### TASK ITEM
Line by line, please look for the word "facility" in the following records, then copy each line you find it in.

### RECORDS TO USE
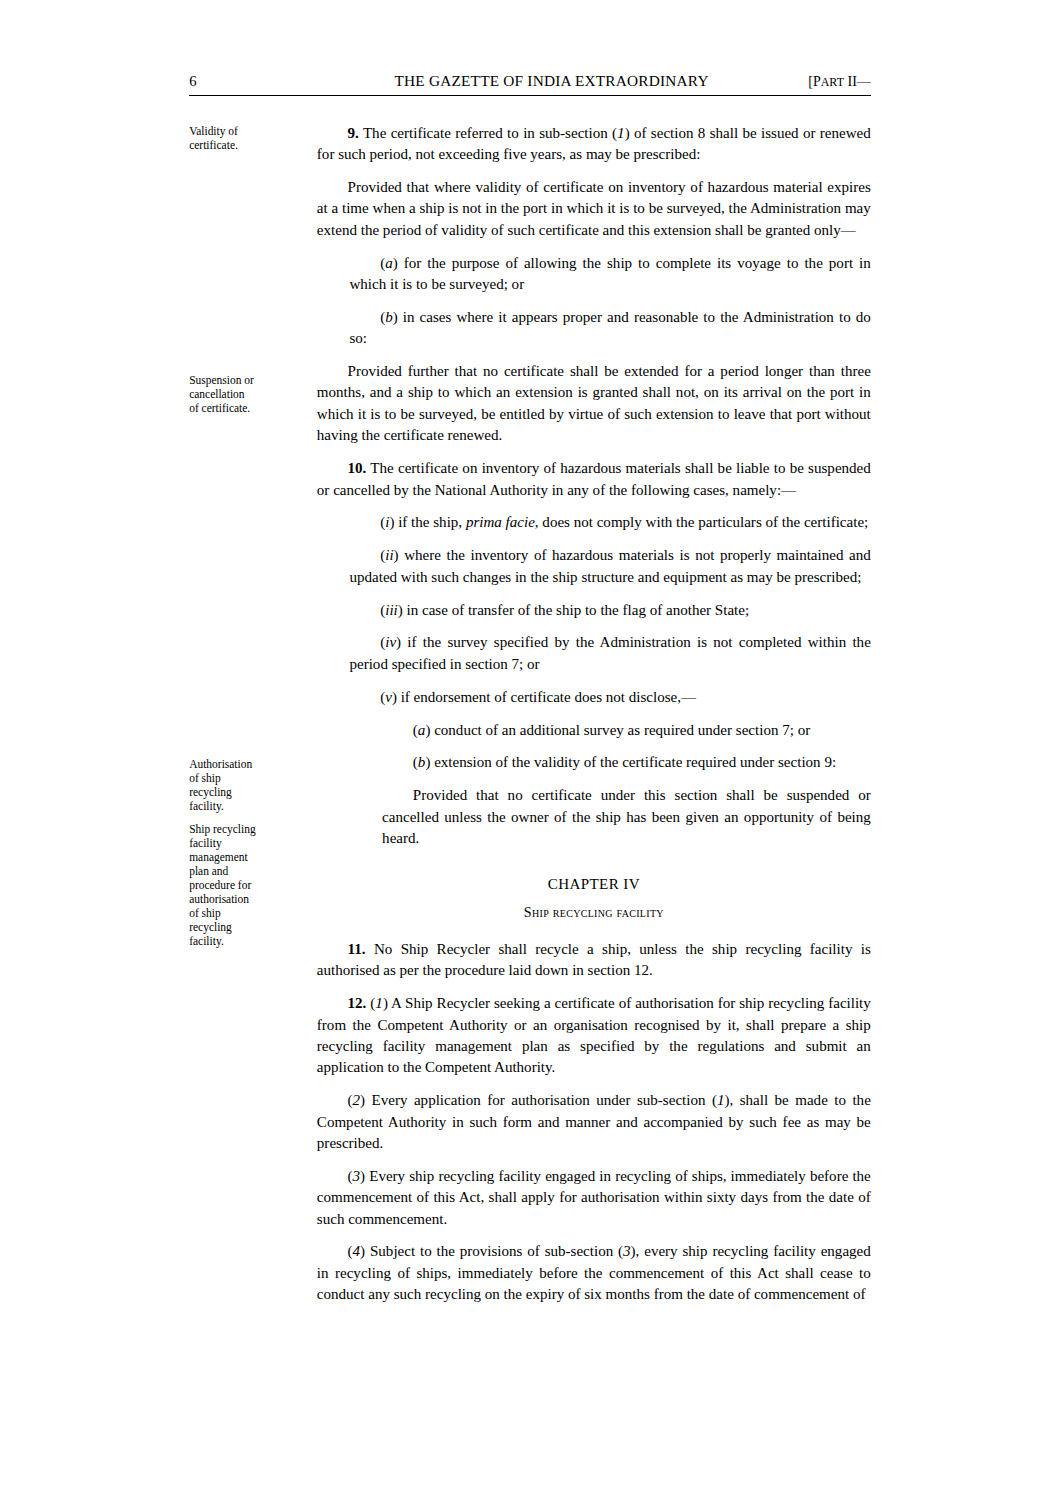6
THE GAZETTE OF INDIA EXTRAORDINARY
[PART II—
Validity of
certificate.
Suspension or
cancellation
of certificate.
Authorisation
of ship
recycling
facility.
Ship recycling
facility
management
plan and
procedure for
authorisation
of ship
recycling
facility.
9. The certificate referred to in sub-section (1) of section 8 shall be issued or renewed for such period, not exceeding five years, as may be prescribed:
Provided that where validity of certificate on inventory of hazardous material expires at a time when a ship is not in the port in which it is to be surveyed, the Administration may extend the period of validity of such certificate and this extension shall be granted only—
(a) for the purpose of allowing the ship to complete its voyage to the port in which it is to be surveyed; or
(b) in cases where it appears proper and reasonable to the Administration to do so:
Provided further that no certificate shall be extended for a period longer than three months, and a ship to which an extension is granted shall not, on its arrival on the port in which it is to be surveyed, be entitled by virtue of such extension to leave that port without having the certificate renewed.
10. The certificate on inventory of hazardous materials shall be liable to be suspended or cancelled by the National Authority in any of the following cases, namely:—
(i) if the ship, prima facie, does not comply with the particulars of the certificate;
(ii) where the inventory of hazardous materials is not properly maintained and updated with such changes in the ship structure and equipment as may be prescribed;
(iii) in case of transfer of the ship to the flag of another State;
(iv) if the survey specified by the Administration is not completed within the period specified in section 7; or
(v) if endorsement of certificate does not disclose,—
(a) conduct of an additional survey as required under section 7; or
(b) extension of the validity of the certificate required under section 9:
Provided that no certificate under this section shall be suspended or cancelled unless the owner of the ship has been given an opportunity of being heard.
CHAPTER IV
Ship recycling facility
11. No Ship Recycler shall recycle a ship, unless the ship recycling facility is authorised as per the procedure laid down in section 12.
12. (1) A Ship Recycler seeking a certificate of authorisation for ship recycling facility from the Competent Authority or an organisation recognised by it, shall prepare a ship recycling facility management plan as specified by the regulations and submit an application to the Competent Authority.
(2) Every application for authorisation under sub-section (1), shall be made to the Competent Authority in such form and manner and accompanied by such fee as may be prescribed.
(3) Every ship recycling facility engaged in recycling of ships, immediately before the commencement of this Act, shall apply for authorisation within sixty days from the date of such commencement.
(4) Subject to the provisions of sub-section (3), every ship recycling facility engaged in recycling of ships, immediately before the commencement of this Act shall cease to conduct any such recycling on the expiry of six months from the date of commencement of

### RESPONSE FOR THIS EXERCISE
facility.
facility
facility.
Ship recycling facility
11. No Ship Recycler shall recycle a ship, unless the ship recycling facility is authorised as per the procedure laid down in section 12.
12. (1) A Ship Recycler seeking a certificate of authorisation for ship recycling facility from the Competent Authority or an organisation recognised by it, shall prepare a ship recycling facility management plan as specified by the regulations and submit an application to the Competent Authority.
(3) Every ship recycling facility engaged in recycling of ships, immediately before the commencement of this Act, shall apply for authorisation within sixty days from the date of such commencement.
(4) Subject to the provisions of sub-section (3), every ship recycling facility engaged in recycling of ships, immediately before the commencement of this Act shall cease to conduct any such recycling on the expiry of six months from the date of commencement of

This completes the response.